Nos principaux candidats à l'élection présidentielle, je veux dire Ségolène Royal et Nicolas Sarkozy, ont fait, de manière plus ou moins officielle, de Tony Blair leur modèle. On comprend bien pourquoi : tous deux aimeraient découvrir ce secret qui l'a fit durer si longtemps, qui lui a permis tout à la fois de conserver des voix de gauche et de faire taire son opposition de droite.
Son image est chez nous médiocre. Cela tient, pour beaucoup à ses positions sur l'Irak et le Liban, sur la manière dont il a collé aux positions américaines. Mais la lecture de la presse anglaise montre que son bilan est mitigé : bon sur le front économique, il est beaucoup plus discutable sur le front de la sécurité, celui qui justement intéresse nos deux candidats.
Sa politique repose sur quelques éléments qui sont inacceptables et qu'il faudrait combattre si l'un ou l'autre de nos deux candidats s'avisaient de les lui emprunter :
- une politique de surveillance accrue de la population qui passe par la technologie (des caméras partout, caméras qui ont permis de retrouver très rapidement les auteurs de l'attentat dans le métro de Londres) mais aussi par des systèmes de surveillance de ses voisins (Neighbourhood Watch et autres dispositifs comparables dont ceux imaginés par des journaux qui donnaient l'adresse de personnes condamnées pour pédophilie ) ;
- le développement d'une politique de lutte contre les risques en matière de sécurité qui conduit à rechercher les prédicteurs de comportements délictueux et à agir avant que tout délit ait été commis. Politique dont le film Minority Report avec ses personnages poursuivis pour des crimes qu'ils n'avaient pas encore commis a montré les dangers (fiction? sans doute, mais il s'est trouvé des éditorialistes en Grande-Bretagne pour demander que l'on mette en prison de manière préventive ceux qui pourraient commettre des crimes sexuels). Les études de l'INSERM qui ont fait tant de bruit au printemps s'inscrivent dans cette logique ;
- le développement d'une politique pénale qui durcit les peines pour les récidivistes sans relation avec la gravité des actes commis : le modèle est là ce dispositif que l'on rencontre dans certains Etats américains qui permet de condamner à la prison à vie ceux qui ont déjà été condamnés deux fois, serait-ce pour des délits mineurs ;
- la notion de comportement anti-social développée par le gouvernement travailliste qui conduit à sanctionner durement des délits mineurs ou des comportements insignifiants et justifie que le gouvernement (travailliste!) finance des écoles religieuses qui seraient mieux à même que des écoles publiques d'enseigner les valeurs morales aux jeunes.
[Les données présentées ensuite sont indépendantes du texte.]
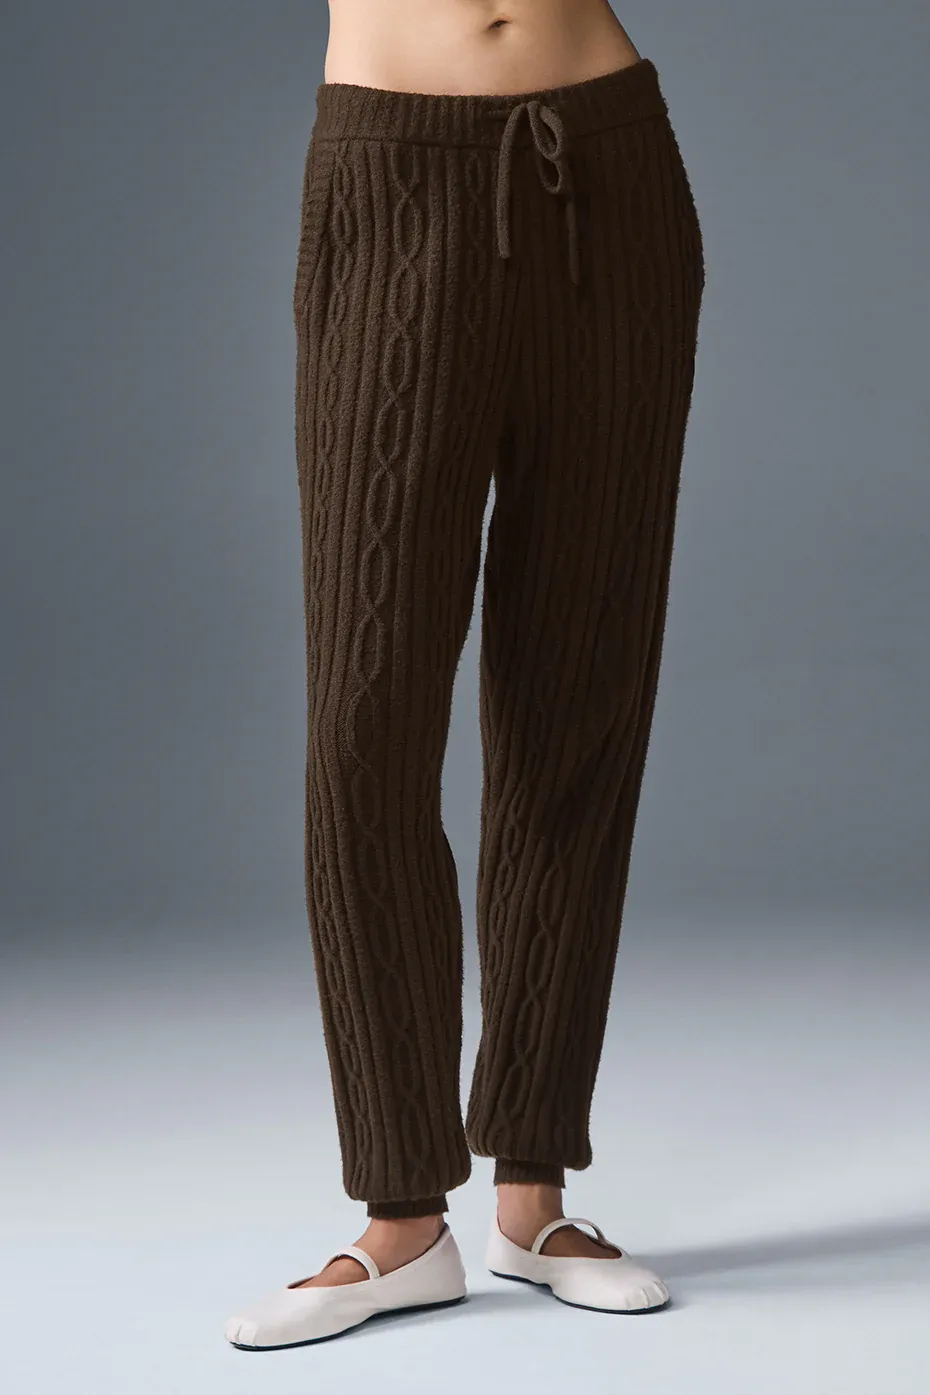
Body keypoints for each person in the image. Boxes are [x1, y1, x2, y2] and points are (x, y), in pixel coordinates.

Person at [226, 0, 705, 1349]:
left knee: (579, 703)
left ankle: (533, 1201)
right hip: (390, 172)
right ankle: (400, 1220)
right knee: (363, 728)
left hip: (608, 170)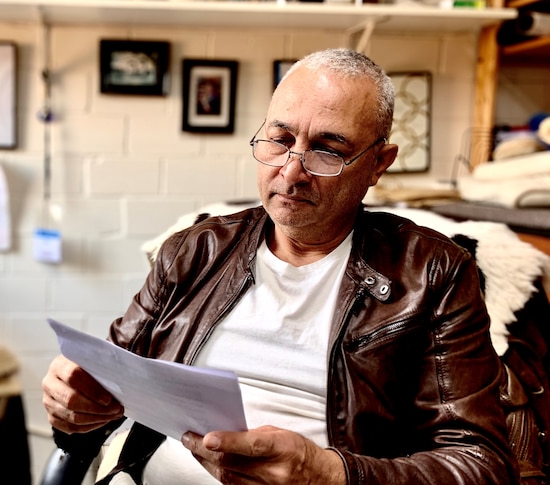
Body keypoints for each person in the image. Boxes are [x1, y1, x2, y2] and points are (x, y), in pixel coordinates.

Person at [42, 48, 519, 484]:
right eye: (280, 139)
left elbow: (481, 464)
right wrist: (75, 406)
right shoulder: (196, 250)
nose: (291, 172)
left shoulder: (434, 273)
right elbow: (105, 390)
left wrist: (329, 474)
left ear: (379, 163)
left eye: (328, 149)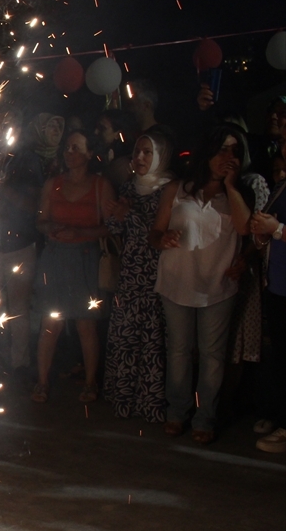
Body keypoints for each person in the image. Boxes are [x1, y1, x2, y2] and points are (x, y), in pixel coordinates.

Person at [150, 126, 252, 444]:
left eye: (234, 151)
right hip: (177, 282)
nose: (228, 157)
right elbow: (154, 233)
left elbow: (245, 228)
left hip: (217, 286)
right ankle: (177, 412)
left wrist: (232, 186)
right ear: (207, 152)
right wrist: (163, 239)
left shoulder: (240, 194)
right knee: (179, 351)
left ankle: (205, 417)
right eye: (222, 149)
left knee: (212, 355)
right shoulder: (178, 189)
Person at [32, 130, 116, 403]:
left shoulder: (100, 186)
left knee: (85, 323)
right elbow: (40, 221)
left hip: (84, 258)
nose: (70, 153)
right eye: (67, 148)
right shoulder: (53, 184)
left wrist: (81, 233)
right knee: (50, 322)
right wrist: (52, 227)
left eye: (77, 148)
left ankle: (90, 383)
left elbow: (112, 227)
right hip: (55, 258)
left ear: (90, 153)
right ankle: (42, 382)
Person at [103, 129, 175, 422]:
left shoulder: (169, 189)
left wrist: (127, 215)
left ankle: (150, 404)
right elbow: (118, 228)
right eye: (137, 152)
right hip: (131, 271)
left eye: (148, 152)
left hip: (157, 271)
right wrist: (114, 215)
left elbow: (154, 233)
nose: (140, 157)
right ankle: (123, 398)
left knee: (153, 339)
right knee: (126, 335)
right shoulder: (130, 187)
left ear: (160, 156)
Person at [0, 111, 43, 376]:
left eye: (7, 124)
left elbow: (33, 205)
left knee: (18, 308)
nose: (1, 129)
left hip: (20, 245)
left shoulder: (28, 160)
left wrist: (3, 189)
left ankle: (20, 363)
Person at [250, 168, 286, 452]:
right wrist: (262, 233)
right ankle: (280, 416)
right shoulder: (282, 185)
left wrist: (277, 229)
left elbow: (277, 229)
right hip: (278, 285)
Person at [93, 109, 138, 193]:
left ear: (118, 134)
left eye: (102, 128)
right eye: (96, 127)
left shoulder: (123, 166)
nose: (96, 132)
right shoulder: (100, 157)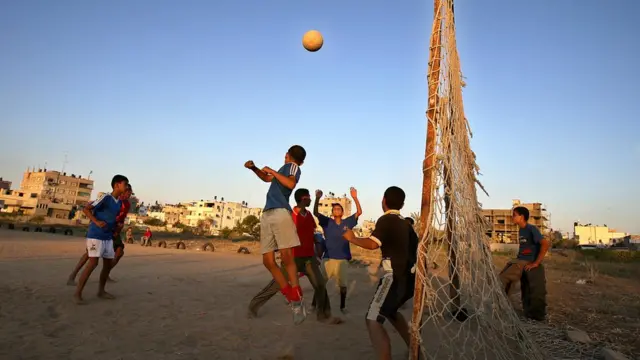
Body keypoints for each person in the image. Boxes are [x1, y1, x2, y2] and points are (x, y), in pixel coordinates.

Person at [341, 186, 418, 360]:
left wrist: (352, 238)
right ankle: (416, 351)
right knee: (390, 312)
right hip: (410, 280)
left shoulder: (386, 220)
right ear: (403, 204)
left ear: (383, 200)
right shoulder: (407, 225)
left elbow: (373, 243)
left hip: (394, 278)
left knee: (373, 319)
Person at [248, 188, 341, 324]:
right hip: (292, 258)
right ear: (303, 199)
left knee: (320, 284)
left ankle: (324, 315)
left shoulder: (308, 215)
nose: (309, 199)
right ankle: (253, 306)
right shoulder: (289, 216)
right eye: (308, 197)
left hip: (309, 257)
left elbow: (312, 234)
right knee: (277, 285)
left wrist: (317, 250)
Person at [244, 145, 307, 324]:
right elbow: (266, 179)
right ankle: (289, 294)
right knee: (268, 261)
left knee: (287, 257)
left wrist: (272, 170)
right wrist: (254, 168)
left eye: (286, 155)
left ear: (288, 155)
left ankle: (296, 297)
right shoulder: (281, 171)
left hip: (281, 212)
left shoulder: (293, 167)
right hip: (268, 213)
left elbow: (291, 184)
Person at [74, 174, 129, 304]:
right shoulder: (105, 197)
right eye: (125, 184)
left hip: (108, 236)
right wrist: (97, 221)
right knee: (93, 263)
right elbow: (86, 209)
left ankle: (101, 291)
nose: (126, 187)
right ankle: (77, 293)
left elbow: (110, 218)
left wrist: (117, 227)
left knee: (107, 265)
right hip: (96, 235)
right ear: (117, 185)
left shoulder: (119, 203)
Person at [67, 184, 132, 285]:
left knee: (119, 252)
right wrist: (96, 222)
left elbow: (121, 218)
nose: (129, 194)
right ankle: (73, 275)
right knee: (90, 255)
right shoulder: (108, 199)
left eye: (130, 193)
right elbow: (91, 209)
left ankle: (105, 274)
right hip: (101, 230)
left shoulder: (125, 204)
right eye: (127, 192)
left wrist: (118, 228)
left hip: (113, 230)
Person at [313, 187, 362, 313]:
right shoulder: (327, 222)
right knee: (320, 284)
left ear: (342, 212)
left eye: (339, 208)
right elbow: (316, 213)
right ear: (332, 212)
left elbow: (359, 212)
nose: (336, 210)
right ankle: (314, 304)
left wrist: (355, 197)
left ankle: (342, 307)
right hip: (328, 258)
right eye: (334, 209)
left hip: (342, 260)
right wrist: (317, 198)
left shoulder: (348, 222)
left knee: (343, 286)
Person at [498, 206, 550, 321]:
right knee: (512, 281)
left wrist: (536, 263)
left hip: (527, 261)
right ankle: (505, 307)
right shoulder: (521, 230)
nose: (512, 217)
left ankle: (501, 307)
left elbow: (545, 244)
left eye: (514, 215)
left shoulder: (531, 229)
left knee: (501, 279)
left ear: (522, 217)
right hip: (520, 260)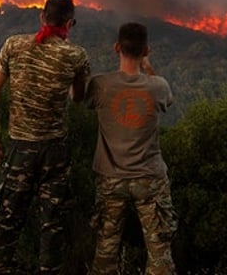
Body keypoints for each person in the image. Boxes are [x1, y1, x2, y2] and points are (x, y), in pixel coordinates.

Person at [0, 0, 90, 274]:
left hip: (20, 149)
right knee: (52, 224)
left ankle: (0, 268)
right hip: (55, 151)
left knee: (8, 219)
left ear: (42, 17)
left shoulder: (13, 46)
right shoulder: (76, 55)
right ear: (70, 23)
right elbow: (78, 98)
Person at [85, 22, 178, 275]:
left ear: (116, 48)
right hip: (150, 178)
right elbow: (166, 100)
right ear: (146, 50)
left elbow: (79, 97)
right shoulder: (158, 86)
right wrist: (147, 68)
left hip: (111, 179)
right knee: (160, 253)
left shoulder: (100, 85)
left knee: (105, 250)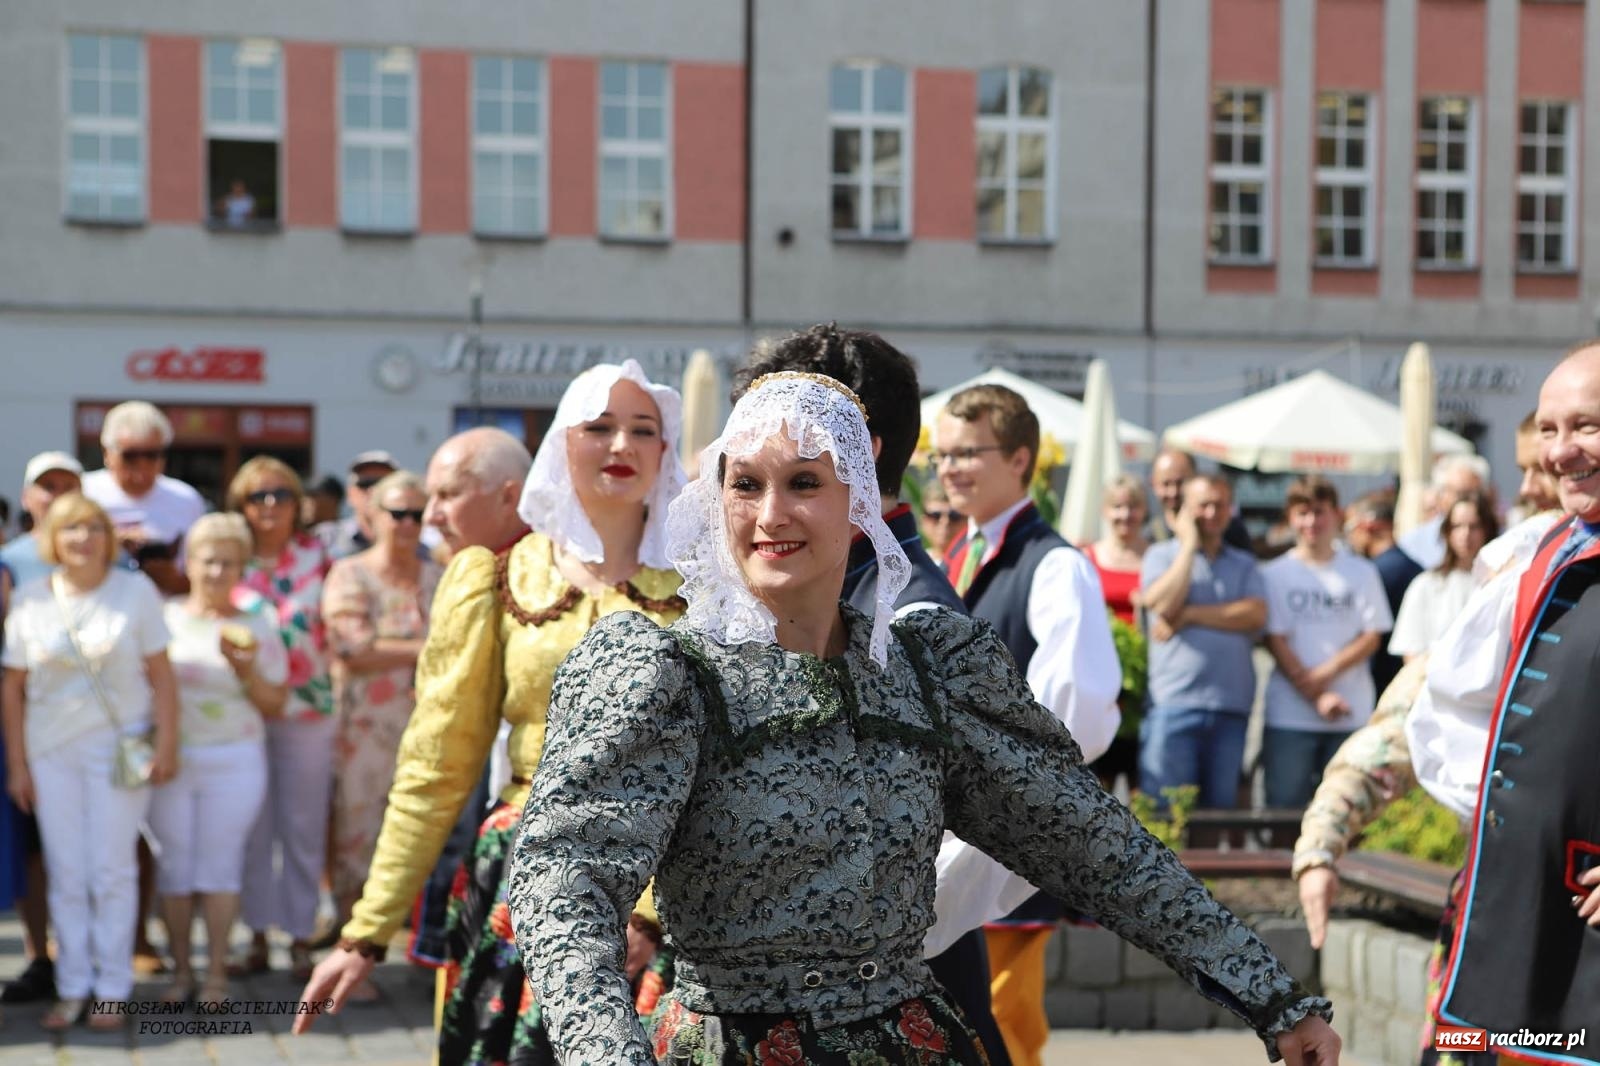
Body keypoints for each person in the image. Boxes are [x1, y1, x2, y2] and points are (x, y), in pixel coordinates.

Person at [502, 371, 1340, 1065]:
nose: (769, 515)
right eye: (745, 484)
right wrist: (605, 1053)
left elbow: (1090, 844)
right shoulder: (668, 676)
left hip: (914, 1042)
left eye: (804, 483)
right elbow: (564, 880)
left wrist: (1267, 994)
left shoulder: (927, 670)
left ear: (857, 502)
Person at [295, 361, 689, 1064]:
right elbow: (436, 765)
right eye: (599, 427)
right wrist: (366, 929)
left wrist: (650, 912)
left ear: (666, 449)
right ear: (561, 444)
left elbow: (717, 763)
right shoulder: (498, 576)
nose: (622, 446)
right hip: (524, 875)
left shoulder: (703, 589)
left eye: (643, 430)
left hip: (667, 879)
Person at [730, 324, 1011, 1066]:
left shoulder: (914, 621)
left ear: (860, 447)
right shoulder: (805, 594)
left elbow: (1006, 827)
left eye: (790, 464)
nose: (762, 502)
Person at [934, 382, 1121, 1066]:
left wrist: (1002, 798)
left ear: (1020, 459)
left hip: (1009, 827)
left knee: (1005, 1014)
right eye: (942, 455)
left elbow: (1077, 708)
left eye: (967, 453)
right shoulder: (958, 554)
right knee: (961, 1012)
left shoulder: (1056, 565)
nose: (949, 468)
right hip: (955, 825)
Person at [1423, 345, 1600, 1062]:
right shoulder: (1544, 549)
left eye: (1585, 426)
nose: (1559, 452)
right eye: (1549, 430)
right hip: (1505, 917)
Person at [1, 493, 178, 1030]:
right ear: (54, 537)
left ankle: (112, 989)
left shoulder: (135, 592)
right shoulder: (31, 599)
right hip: (51, 748)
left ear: (108, 536)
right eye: (71, 528)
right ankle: (73, 984)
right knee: (66, 870)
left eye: (92, 527)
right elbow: (13, 688)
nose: (83, 539)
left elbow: (162, 676)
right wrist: (18, 766)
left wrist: (167, 743)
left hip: (118, 748)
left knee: (113, 868)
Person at [150, 513, 288, 1007]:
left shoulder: (259, 622)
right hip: (172, 759)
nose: (217, 572)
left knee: (220, 868)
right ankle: (181, 972)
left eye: (229, 563)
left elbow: (276, 702)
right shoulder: (163, 618)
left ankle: (216, 977)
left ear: (242, 568)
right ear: (189, 562)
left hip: (235, 758)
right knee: (176, 869)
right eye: (209, 560)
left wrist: (246, 673)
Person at [408, 426, 533, 967]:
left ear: (509, 496)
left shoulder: (548, 577)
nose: (430, 515)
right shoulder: (469, 570)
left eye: (448, 495)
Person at [322, 469, 442, 998]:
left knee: (435, 833)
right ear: (372, 517)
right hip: (366, 733)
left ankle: (421, 945)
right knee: (358, 838)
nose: (409, 524)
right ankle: (354, 952)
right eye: (398, 514)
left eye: (418, 514)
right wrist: (430, 647)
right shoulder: (350, 574)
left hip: (433, 725)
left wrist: (396, 644)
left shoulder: (439, 573)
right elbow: (353, 648)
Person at [227, 457, 334, 982]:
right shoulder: (230, 558)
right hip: (241, 708)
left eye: (280, 495)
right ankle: (254, 934)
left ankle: (298, 936)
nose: (269, 506)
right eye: (257, 496)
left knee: (302, 826)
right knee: (251, 825)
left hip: (308, 707)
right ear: (240, 506)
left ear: (298, 504)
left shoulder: (320, 557)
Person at [0, 451, 83, 1004]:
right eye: (44, 487)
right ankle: (39, 955)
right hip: (24, 725)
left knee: (86, 849)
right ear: (28, 498)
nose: (54, 496)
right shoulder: (8, 561)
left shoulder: (104, 551)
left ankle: (90, 955)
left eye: (66, 486)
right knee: (32, 849)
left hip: (87, 729)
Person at [1259, 476, 1391, 809]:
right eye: (1302, 513)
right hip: (1290, 715)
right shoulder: (1275, 573)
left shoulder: (1361, 571)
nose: (1311, 522)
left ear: (1337, 514)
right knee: (1284, 808)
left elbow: (1372, 635)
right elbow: (1274, 638)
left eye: (1319, 512)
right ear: (1290, 517)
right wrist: (1317, 694)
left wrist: (1323, 676)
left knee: (1348, 808)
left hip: (1350, 710)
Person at [1140, 474, 1267, 810]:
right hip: (1174, 703)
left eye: (1220, 504)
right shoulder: (1160, 555)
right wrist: (1188, 546)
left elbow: (1255, 614)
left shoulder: (1244, 563)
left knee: (1217, 817)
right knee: (1165, 816)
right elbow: (1164, 604)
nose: (1212, 512)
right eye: (1203, 505)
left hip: (1231, 707)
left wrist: (1191, 614)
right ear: (1184, 510)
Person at [81, 400, 207, 597]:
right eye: (130, 456)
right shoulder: (83, 493)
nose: (141, 466)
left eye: (152, 455)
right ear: (107, 453)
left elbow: (207, 574)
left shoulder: (186, 500)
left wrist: (172, 578)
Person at [1083, 473, 1151, 792]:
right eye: (1117, 506)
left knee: (1141, 781)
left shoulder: (1157, 557)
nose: (1125, 515)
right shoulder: (1086, 557)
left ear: (1144, 511)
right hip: (1101, 678)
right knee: (1099, 783)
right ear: (1105, 511)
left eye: (1133, 506)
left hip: (1144, 681)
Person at [1387, 491, 1497, 663]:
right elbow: (1411, 650)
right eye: (1457, 526)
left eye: (1474, 526)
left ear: (1486, 530)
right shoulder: (1426, 584)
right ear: (1447, 531)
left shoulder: (1500, 584)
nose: (1465, 534)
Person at [1343, 492, 1420, 697]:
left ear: (1369, 526)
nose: (1349, 537)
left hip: (1382, 684)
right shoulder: (1414, 567)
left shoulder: (1373, 574)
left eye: (1350, 528)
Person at [1146, 448, 1253, 552]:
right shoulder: (1148, 530)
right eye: (1166, 484)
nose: (1173, 492)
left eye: (1180, 482)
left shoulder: (1224, 524)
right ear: (1153, 483)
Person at [1396, 455, 1491, 571]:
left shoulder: (1499, 538)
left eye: (1471, 493)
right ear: (1442, 495)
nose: (1464, 501)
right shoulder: (1412, 543)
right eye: (1458, 493)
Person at [324, 450, 400, 559]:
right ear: (350, 494)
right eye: (364, 484)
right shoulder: (326, 539)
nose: (373, 490)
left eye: (383, 483)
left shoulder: (412, 541)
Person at [918, 477, 962, 558]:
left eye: (954, 515)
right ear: (923, 521)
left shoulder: (979, 561)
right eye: (936, 515)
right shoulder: (910, 564)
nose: (945, 522)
Ces politiques sont dangereuses pour les libertés. Elles profitent :
- de la montée en puissance du mouvement de défense des victimes,
- du développement de toute une série de travaux qui vont chercher du coté de la biologie l'explication des comportements déviants (voir dans le dernier numéro de Prospect l'article de David Rose),
- de l'exploitation des thèses sur la disparition du capital social qu'il faudrait reconstituer,
- de l'action des mouvements religieux dans le monde anglo-saxon,
- de l'arrivée au premier plan de deux nouvelles familles de crimes : la pédophilie et le terrorisme qui tendent à se substituer dans notre imaginaire et dans nos craintes aux crimes et délits plus classiques.
L'exemple britannique est dangereux parce que sont nos liberté qui seraient in fine menacées sans, faut-il le préciser, aucun bénéfice puisque ces politiques sont, semble-t-il, inefficaces. Les caméras permettent de retrouver les auteurs d'attentats une fois ceux-ci commis mais pas de les prévenir. L'analyse des risques ne diminue pas les crimes et délits, mais favorise le développement de carrières criminelles, le Neighbourhood Watch et les systèmes de community policing auraient, selon certains ttravaux récents, plutôt tendance à augmenter les délits (voir par exemple : Adam Crawford, Stuart Lister and David Wall, Great Expectations: Contracted community policing in New Earswick, York).
On sent bien que Nicolas Sarkozy s'inspire au Ministère de l'Intérieur de l'exemple britannique. Il ne faudrait pas que Ségolène Royal fasse de même.